General Warm Up (5-12)
2 rounds:
:30 Banded Pull Aparts
:30 Banded Pass Through
:30 Banded Bent Over Rows
:30 Banded Muscle Snatch
:30 Banded Overhead Squat
Specific Warm Up (12-25)
Pullup:
:10 Active Hang + 10 Scap Pulllups + 10 Kips
5 Big Kips (2″ hitch, become weightless)
2-3x Kip, Pullup, Kip, Pullup (working body control and timing)
5 Pullups (work on linking together or butterfly)
Snatch:
5 Jump and Shrug
5 Elbows High and Outside
5 Hang Muscle Snatch
5 Overhead Squats
6 Snatch Balance (2 quarter, 2 parallel, 2 full depth)
3 Hang Power Snatch
3 Hang Squat Snatch
*Hit both power and squat snatch, just so they have a feel for both and then can decide which one to implement
(25-37)
“Snatch complex”
Every 2:00 x 6 sets
Set 1: 5 touch and go snatch + 5 overhead squat
Set 2: 4 touch and go snatch + 4 overhead squat
Set 3: 3 Snatch + 3 overhead squat
Set 4: 2 Snatch + 2 overhead squat
Set 5: 1 snatch + 1 overhead squat
Set 6: 1 Snatch
RXConditioning (40-48)
AMRAP 8
2 Snatch (95/65lb.)
4 Pull Up
4 Snatch
6 Pull up
6 Snatch
8 Pull up
Etc…
Snatch reps continue to climb by 2, pull up reps continue to climb by 2 until time expires.

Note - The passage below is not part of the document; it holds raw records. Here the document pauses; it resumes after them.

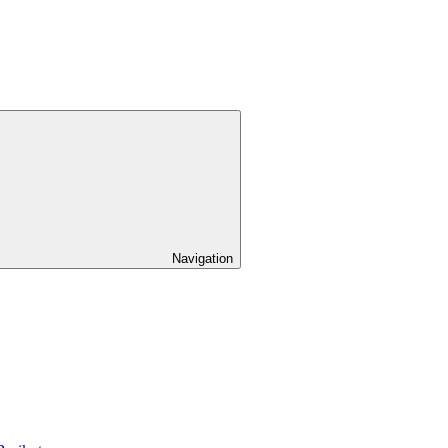
Navigation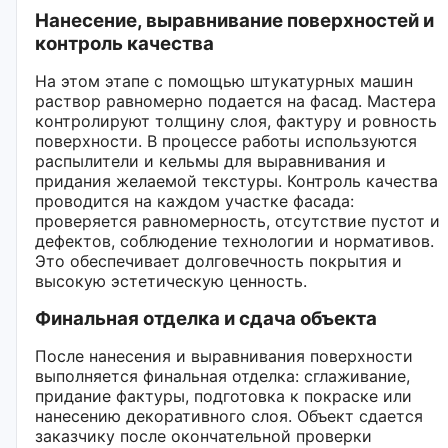
Нанесение, выравнивание поверхностей и
контроль качества
На этом этапе с помощью штукатурных машин
раствор равномерно подается на фасад. Мастера
контролируют толщину слоя, фактуру и ровность
поверхности. В процессе работы используются
распылители и кельмы для выравнивания и
придания желаемой текстуры. Контроль качества
проводится на каждом участке фасада:
проверяется равномерность, отсутствие пустот и
дефектов, соблюдение технологии и нормативов.
Это обеспечивает долговечность покрытия и
высокую эстетическую ценность.
Финальная отделка и сдача объекта
После нанесения и выравнивания поверхности
выполняется финальная отделка: сглаживание,
придание фактуры, подготовка к покраске или
нанесению декоративного слоя. Объект сдается
заказчику после окончательной проверки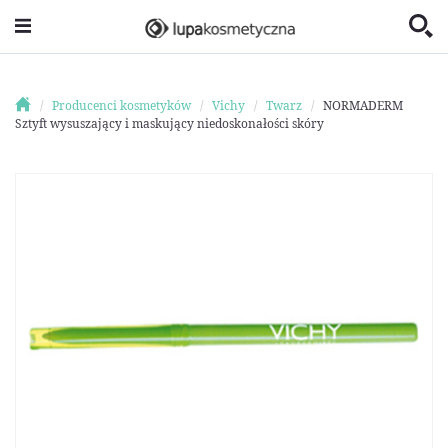
Producenci kosmetyków
Vichy
Twarz
NORMADERM
Sztyft wysuszający i maskujący niedoskonałości skóry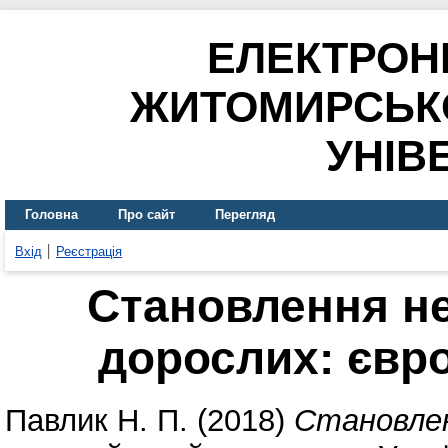
ЕЛЕКТРОН
ЖИТОМИРСЬК
УНІВ
Головна
Про сайт
Перегляд
Вхід
Реєстрація
Становлення н
дорослих: євр
Павлик Н. П.
(2018)
Становлен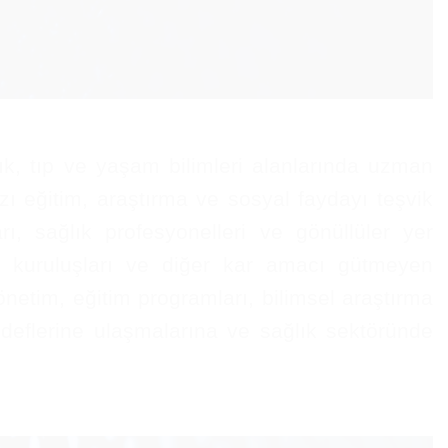
ık, tıp ve yaşam bilimleri alanlarında uzman
ı eğitim, araştırma ve sosyal faydayı teşvik
rı, sağlık profesyonelleri ve gönüllüler yer
lum kuruluşları ve diğer kar amacı gütmeyen
yönetim, eğitim programları, bilimsel araştırma
edeflerine ulaşmalarına ve sağlık sektöründe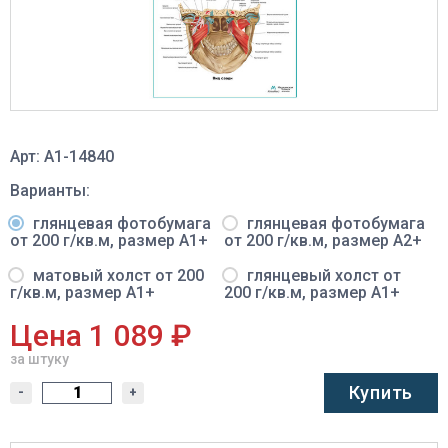
Арт: A1-14840
Варианты:
глянцевая фотобумага
глянцевая фотобумага
от 200 г/кв.м, размер A1+
от 200 г/кв.м, размер A2+
матовый холст от 200
глянцевый холст от
г/кв.м, размер A1+
200 г/кв.м, размер A1+
Цена 1 089 ₽
за штуку
Купить
-
+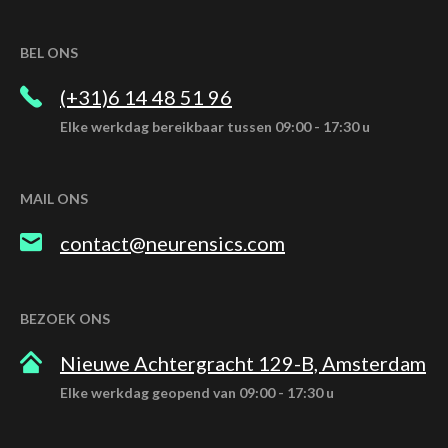
BEL ONS
(+31)6 14 48 51 96
Elke werkdag bereikbaar tussen 09:00 - 17:30 u
MAIL ONS
contact@neurensics.com
BEZOEK ONS
Nieuwe Achtergracht 129-B, Amsterdam
Elke werkdag geopend van 09:00 - 17:30 u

Goal: Round of 14 snatches/16 pull ups + (finishing with the round prior and going beyond would be the optimal stimulus)
Intermediate
AMRAP 8
2 Snatch (75/55lb.)
4 Banded Pull Up
4 Snatch
6 Pull up
6 Snatch
8 Pull up
Etc…
Baseline
AMRAP 8
2 Snatch (35/15lb.)
4 Inverted row
4 Snatch
6 Inverted row
6 Snatch
8 Inverted row
Etc…
*if the bar is empty, it should start below the knee for each rep.
(50-60)
:30-1:00 Banded Lat Stretch (each side)
:30-1:00 Banded Crossbody Shoulder Stretch (each side)
:30-1:00 Banded Bully Stretch –
*Can also bend over on crossbody stretch to get more t spine stretch



(0-5)
Our goal is to load the barbell progressively on the snatch complex today. The touch and go reps can be done as power snatch or squat snatch, but keep in mind the overhead squats that are looming at the conclusion of each complex. There is wisdom in training whichever version of the snatch is most difficult for you, but there is also great challenge and progress in doing whichever version allows for the heaviest loads to be moved today. Try to build as you go regardless of which version you use. Our conditioning today is simple and very grip dependent. The goal is for the athlete to select a load that, if asked, they could do several reps touch and go. This will allow for continual work after fatigue sets in and deeper into the rounds it will limit the amount of standing around. If you are in doubt of whether to go for RX or scale back, remember the priority is the amount of work you get done, especially when we take time to develop strength prior to the workout.